Eğitim öğretim meselemize çok daha geniş anlayışla yaklaşmamız gerektiğine inanıyorum. Dünyadaki gelişimi de Türkiye'deki dönüşümü görmezden gelemeyiz. Dünün meselelerinden yola çıkarak bir ufuk kazandıramayız. Tek sesli, tek boyutlu eğitim gerçekleştiremeyiz. Hayatın her alanında olduğu gibi eğitim öğretimde de başarının anahtarı düşünmek, analiz etmek, sorgulamaktır. Analiz yapabilen, merak eden, motivasyonu yüksek, özgüven sahibi, bilgili, erdemli ve vicdanlı gençler aydınlık yarınların teminatıdır.
EĞİTİME YAPILAN YATIRIMLAR
Bundan 19 yıl önce ülkeyi yönetme sorumluluğu üstlendiğimizde en çok ehemmiyet vereceğimiz dört alandan birinin eğitim olacağını söylemiştik.

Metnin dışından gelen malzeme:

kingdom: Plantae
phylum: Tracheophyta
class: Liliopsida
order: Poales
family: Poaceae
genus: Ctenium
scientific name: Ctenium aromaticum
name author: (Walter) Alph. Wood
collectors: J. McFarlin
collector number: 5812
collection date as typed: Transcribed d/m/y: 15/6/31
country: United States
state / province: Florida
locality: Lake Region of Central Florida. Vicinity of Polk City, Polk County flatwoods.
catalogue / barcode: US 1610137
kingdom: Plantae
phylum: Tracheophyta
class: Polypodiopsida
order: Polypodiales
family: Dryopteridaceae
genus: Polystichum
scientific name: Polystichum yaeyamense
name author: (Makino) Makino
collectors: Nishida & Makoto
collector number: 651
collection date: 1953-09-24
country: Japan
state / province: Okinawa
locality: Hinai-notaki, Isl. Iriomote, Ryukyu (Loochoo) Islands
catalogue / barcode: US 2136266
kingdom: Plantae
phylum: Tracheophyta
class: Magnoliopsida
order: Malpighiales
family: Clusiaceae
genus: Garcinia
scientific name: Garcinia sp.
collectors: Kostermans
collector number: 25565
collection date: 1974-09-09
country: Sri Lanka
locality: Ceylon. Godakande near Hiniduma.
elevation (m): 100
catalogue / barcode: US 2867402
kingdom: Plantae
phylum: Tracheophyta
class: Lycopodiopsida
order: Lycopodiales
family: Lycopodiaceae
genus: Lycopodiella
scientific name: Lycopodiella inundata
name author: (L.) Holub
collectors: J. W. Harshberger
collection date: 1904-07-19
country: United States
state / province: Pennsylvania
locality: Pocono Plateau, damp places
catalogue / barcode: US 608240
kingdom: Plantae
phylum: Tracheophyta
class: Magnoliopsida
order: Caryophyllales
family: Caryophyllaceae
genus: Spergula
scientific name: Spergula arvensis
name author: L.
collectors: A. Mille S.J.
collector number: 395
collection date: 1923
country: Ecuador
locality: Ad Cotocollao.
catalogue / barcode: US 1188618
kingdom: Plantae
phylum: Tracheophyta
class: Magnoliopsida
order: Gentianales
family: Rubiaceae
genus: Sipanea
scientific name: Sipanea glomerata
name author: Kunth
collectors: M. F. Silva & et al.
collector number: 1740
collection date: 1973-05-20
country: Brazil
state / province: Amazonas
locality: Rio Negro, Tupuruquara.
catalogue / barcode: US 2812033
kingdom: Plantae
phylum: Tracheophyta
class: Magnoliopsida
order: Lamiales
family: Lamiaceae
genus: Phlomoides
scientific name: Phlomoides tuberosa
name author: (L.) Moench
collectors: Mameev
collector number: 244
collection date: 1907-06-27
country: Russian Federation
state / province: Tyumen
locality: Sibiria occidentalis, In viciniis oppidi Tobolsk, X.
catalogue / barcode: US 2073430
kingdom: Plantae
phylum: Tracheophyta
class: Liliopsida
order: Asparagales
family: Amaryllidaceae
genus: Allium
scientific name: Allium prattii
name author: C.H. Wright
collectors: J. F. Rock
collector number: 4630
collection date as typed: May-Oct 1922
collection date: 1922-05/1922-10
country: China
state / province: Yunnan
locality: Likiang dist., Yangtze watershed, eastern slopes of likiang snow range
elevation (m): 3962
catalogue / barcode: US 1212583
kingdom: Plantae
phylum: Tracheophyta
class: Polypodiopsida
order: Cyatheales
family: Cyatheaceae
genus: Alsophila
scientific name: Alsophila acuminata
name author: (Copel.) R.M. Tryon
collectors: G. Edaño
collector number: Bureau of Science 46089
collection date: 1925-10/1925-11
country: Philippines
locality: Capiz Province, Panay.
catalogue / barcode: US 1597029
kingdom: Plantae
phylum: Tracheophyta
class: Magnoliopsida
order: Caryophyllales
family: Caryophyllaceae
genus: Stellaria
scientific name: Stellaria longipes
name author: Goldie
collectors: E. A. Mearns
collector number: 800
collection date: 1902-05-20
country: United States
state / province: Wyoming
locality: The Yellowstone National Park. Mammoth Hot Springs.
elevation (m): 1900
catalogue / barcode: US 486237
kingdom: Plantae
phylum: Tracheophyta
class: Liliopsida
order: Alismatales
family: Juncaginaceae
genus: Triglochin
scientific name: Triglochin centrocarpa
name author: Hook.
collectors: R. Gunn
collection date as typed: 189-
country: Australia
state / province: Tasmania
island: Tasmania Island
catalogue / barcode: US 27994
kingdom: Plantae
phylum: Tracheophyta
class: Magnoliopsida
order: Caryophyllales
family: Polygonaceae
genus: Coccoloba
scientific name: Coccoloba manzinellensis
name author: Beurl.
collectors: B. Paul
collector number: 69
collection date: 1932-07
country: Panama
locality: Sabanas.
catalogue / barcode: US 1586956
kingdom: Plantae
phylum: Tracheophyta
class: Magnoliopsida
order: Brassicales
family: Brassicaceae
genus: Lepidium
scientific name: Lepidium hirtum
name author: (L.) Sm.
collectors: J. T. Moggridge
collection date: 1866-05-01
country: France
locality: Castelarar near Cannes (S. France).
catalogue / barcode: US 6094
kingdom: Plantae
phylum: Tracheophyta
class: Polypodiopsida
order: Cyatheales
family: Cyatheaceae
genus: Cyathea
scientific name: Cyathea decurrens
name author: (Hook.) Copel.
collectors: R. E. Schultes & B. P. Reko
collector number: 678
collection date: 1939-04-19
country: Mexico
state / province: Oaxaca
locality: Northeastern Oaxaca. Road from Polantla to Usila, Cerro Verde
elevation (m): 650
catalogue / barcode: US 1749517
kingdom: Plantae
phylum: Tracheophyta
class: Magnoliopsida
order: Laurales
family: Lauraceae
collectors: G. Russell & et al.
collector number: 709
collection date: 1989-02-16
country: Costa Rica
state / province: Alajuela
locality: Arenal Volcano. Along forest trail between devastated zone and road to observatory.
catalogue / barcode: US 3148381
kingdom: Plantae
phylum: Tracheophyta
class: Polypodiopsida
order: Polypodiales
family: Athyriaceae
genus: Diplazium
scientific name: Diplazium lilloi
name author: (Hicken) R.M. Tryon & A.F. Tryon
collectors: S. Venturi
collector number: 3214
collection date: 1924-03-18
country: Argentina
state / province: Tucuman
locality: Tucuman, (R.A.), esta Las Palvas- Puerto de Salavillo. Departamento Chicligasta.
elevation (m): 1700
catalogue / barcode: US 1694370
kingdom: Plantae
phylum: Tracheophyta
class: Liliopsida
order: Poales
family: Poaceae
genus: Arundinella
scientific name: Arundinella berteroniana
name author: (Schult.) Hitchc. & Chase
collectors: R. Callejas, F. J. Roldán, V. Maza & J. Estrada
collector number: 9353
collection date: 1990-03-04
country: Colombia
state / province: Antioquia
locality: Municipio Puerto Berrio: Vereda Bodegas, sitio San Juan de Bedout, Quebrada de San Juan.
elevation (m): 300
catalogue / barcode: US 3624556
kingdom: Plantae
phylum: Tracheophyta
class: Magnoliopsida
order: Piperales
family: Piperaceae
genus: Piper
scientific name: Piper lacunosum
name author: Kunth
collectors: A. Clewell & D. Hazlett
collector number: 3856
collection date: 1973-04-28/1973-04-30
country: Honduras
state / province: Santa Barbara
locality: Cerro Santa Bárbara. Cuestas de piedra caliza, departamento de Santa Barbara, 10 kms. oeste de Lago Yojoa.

Bunu da gerçeği dönüştürmenin gururunu yaşadık. En yüksek payı daima eğitime ayırdık. Bu sene bütçenin yüzde 15,7'sini eğitime tahsis ederek, 274 milyar 385 milyon lira olarak belirledik.
İlkokuldan üniversiteye kadar eğitim öğretimin her kademesinde attığımız bir önemli adım da kız çocuklarının önündeki engellerin kaldırılmasıdır. Sözde ilerici ama özde faşist kesimlerin en çok hışmına uğrayanlar kadınlarımız ve kızlarımız olmuştur. İkna odaları utanç vesikalarından biri olarak hafızalara kazınmıştır. 2007 yılında 18-22 yaş erkeklerin net yüksek öğretim okullaşma oranı yüzde 22,4, 18-22 yaş kızların oranı yüzde 19,7'di. Bugün erkekler için 40,5 kızlar için yüzde 46,5 düzeyine yükselmiştir. Kızlar daha fazla eğitimden faydalanmaya başlamıştır. Bizim iktidarımızdan evvel Türkiye'de kadın öğretmen oranı yüzde 50'nin altındayken, bugün yüzde 60'ı bulmuştur. Bugün her alanda kadınlar daha çok temsil edilmektedir.